“How tenderly this little light would have been sheltered. But on the borders of the West the breath of civilization has extinguished it before it burned,” she writes (Ohanian, p.234)
Վերջապես, հասնել ես (finally, you have arrived)

Floating across the belly of a starless sky, I hear Boym’s (2001) cautionary words fade in from a whisper, “Nostalgia speaks in riddles and puzzles, so one must face them in order not to become its next victim - or its next victimizer” (p.). It is true that I have been tempted to climb the walls of this maze in order to get a better vantage point; especially when my path has shared a wall with the center of the elusive warren.
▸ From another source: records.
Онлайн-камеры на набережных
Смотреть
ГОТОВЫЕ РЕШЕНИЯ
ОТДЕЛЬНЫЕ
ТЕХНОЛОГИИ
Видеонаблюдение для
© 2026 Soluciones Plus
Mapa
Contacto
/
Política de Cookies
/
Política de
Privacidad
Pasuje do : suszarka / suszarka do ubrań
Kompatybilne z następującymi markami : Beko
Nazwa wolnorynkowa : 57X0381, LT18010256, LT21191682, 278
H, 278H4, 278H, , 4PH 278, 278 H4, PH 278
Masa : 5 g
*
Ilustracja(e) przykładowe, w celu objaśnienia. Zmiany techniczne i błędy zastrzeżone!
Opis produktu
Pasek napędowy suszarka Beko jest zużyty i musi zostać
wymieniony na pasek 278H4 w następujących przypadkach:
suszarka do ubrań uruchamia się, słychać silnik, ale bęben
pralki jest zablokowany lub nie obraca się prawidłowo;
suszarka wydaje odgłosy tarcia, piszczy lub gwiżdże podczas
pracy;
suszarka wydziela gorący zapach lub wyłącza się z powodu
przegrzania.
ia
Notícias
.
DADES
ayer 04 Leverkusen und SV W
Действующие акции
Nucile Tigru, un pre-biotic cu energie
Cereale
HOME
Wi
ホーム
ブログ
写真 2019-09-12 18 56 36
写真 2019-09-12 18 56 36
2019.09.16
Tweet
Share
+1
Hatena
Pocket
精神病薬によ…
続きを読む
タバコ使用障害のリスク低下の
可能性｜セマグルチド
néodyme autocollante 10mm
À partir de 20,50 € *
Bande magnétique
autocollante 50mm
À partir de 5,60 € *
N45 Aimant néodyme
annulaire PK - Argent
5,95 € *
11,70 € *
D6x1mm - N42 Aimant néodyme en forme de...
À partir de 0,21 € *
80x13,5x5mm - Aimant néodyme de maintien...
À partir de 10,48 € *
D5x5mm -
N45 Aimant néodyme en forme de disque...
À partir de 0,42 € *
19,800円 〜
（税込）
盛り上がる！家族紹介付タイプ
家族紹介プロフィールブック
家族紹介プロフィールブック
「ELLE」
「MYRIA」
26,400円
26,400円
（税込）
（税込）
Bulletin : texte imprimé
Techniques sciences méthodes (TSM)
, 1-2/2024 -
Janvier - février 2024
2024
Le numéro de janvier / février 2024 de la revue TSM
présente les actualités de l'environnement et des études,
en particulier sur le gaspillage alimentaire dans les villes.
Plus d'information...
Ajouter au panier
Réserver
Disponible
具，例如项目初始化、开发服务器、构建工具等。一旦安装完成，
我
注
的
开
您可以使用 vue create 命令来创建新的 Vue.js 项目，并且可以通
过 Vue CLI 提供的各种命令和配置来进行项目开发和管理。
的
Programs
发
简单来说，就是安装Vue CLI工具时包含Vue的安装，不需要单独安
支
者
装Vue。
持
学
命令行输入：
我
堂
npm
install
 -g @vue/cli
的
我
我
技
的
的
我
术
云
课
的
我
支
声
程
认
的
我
I was under the impression that the ‘center’ is where my burning questions reside, that they were one with the most essential of answers. I am soon reminded that this is not a maze. It is a spiral, as I named it so in the beginning of this work. In what seems to be the pit of this spiral, it is dark yet I am not lost, and in my hands I hold but a fragment of my so-called-past. It is ‘so-called’ because I am also one with it, and we are both timeless. Together we are woven reed, the warp and the weft. Together we are re-fragmented, and in the eye of the storm, in what feels like a calmer place than the spiraling chaos of my prior approach -- I am able to dialogue with the flesh that the skirt accompanied, and the woman who wore it.
"Oh God ! O Heaven !
O Christ ! Why is Thy curse laid on me? Why hast thou led me forth from my country, from Thine own Eden?"